C’est alors qu’il se manifestait.
 
Je demandai comment il se faisait qu’il soit possible d’attirer l’esprit si celui-ci n’était ni une entité ni une présence et qu’il n’avait pas d’essence.
 
« L’ennui avec toi, dit-il, est que tu ne prends en compte que ta propre idée de ce qu’est l’abstrait.
Par exemple, l’essence intérieure de l’homme ou le principe fondamental sont des abstractions pour toi. 
 
Ou peut-être des choses un peu moins vagues, comme le caractère, la volonté, le courage, la dignité, l’honneur. 
 
L’esprit, bien sûr, peut être décrit par tout cela.
Et c’est ce qui est si déroutant – qu’il soit tout cela et rien de cela. »
Il ajouta que ce que je considérais comme des abstractions était soit le contraire des détails pratiques auxquels je pouvais penser, soit des choses dont j’avais décidé qu’elles n’avaient pas d’existence concrète.
« Alors que, pour un sorcier, une abstraction est une chose qui n’a pas de parallèle dans la condition humaine.
– Mais c’est la même chose, criai-je. Ne voyez-vous pas que nous parlons tous deux de la même chose ?
– C’est faux, dit-il en insistant. 
 
Pour un sorcier, l’esprit est une abstraction uniquement parce qu’il le connaît sans mots ni même pensées. 
C’est une abstraction parce qu’il ne peut pas concevoir ce qu’est l’esprit. 
 
Et pourtant, sans avoir la moindre chance ou le moindre désir de le comprendre, un sorcier manie l’esprit. Il le reconnaît, il lui fait signe, il l’attire,il en devient familier, et il l’exprime dans ses actes. »
Je hochai la tête en signe de désespoir. Je ne voyais pas la différence.
« Le fait que j’aie utilisé le terme “abstrait” pour décrire l’esprit est à l’origine de ta méprise, dit-il.

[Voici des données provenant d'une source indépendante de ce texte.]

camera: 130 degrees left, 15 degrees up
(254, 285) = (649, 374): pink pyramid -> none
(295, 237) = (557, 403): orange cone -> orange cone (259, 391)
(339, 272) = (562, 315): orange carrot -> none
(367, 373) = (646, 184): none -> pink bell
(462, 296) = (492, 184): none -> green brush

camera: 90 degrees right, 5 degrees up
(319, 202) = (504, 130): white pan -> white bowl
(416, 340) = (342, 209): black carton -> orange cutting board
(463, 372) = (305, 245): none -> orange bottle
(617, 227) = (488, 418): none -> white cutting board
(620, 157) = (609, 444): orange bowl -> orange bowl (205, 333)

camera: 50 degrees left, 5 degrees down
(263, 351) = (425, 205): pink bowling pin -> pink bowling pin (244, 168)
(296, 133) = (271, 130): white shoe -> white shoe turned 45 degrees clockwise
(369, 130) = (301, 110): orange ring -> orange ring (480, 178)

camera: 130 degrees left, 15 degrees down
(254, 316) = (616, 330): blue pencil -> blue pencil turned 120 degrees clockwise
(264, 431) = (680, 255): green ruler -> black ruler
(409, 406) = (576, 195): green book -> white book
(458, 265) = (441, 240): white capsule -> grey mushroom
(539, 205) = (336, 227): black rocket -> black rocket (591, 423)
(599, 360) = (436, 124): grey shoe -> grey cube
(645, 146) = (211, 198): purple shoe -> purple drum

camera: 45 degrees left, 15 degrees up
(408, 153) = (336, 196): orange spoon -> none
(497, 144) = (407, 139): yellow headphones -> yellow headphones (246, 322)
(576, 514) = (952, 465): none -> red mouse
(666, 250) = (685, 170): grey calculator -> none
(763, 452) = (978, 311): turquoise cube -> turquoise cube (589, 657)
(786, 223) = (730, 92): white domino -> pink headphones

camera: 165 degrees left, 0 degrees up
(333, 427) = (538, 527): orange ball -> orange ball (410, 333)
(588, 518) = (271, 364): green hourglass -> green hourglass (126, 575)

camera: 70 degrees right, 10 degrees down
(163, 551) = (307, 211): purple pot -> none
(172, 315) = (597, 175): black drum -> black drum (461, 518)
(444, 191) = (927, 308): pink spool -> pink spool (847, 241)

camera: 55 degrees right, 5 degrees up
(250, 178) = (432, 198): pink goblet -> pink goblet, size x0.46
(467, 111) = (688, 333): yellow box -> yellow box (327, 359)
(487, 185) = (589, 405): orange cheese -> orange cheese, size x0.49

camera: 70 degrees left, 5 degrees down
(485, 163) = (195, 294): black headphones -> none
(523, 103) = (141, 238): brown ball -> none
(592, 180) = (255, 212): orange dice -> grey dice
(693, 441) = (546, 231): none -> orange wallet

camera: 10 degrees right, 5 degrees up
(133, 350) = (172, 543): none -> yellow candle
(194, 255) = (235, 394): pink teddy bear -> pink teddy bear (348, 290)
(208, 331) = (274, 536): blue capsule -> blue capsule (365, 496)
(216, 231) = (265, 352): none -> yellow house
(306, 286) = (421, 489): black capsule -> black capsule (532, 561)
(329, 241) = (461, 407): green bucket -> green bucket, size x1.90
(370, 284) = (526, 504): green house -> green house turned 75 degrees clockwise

Pour toi, les abstractions sont des mots qui décrivent des états caractérisés par l’intuition. Le mot “esprit” en est un exemple, qui ne décrit pas la raison ou l’expérience pragmatique et qui, bien sûr, ne te sert à rien d’autre qu’à chatouiller ton imagination. »
J’étais furieux contre don Juan. Je le traitai d’obstiné et il se moqua de moi.
Il me laissa entendre que si je pensais à la proposition selon laquelle la connaissance pouvait être indépendante du langage, sans me soucier de la comprendre, peut-être verrais-je clair.
« Pense à ceci, me dit-il. Ce n’était pas le fait de me rencontrer qui comptait pour toi. Le jour où je t’ai rencontré, tu as rencontré l’abstrait.
Mais comme tu ne pouvais pas en parler, tu ne t’en es pas rendu compte.
 
Les sorciers rencontrent l’abstrait sans y penser, sans le voir, sans le toucher ni sentir sa présence. »
Je me tus parce que je ne prenais pas plaisir à discuter avec lui. Parfois, je trouvais qu’il était tout à fait délibérément abstrus. Mais don Juan semblait s’amuser follement.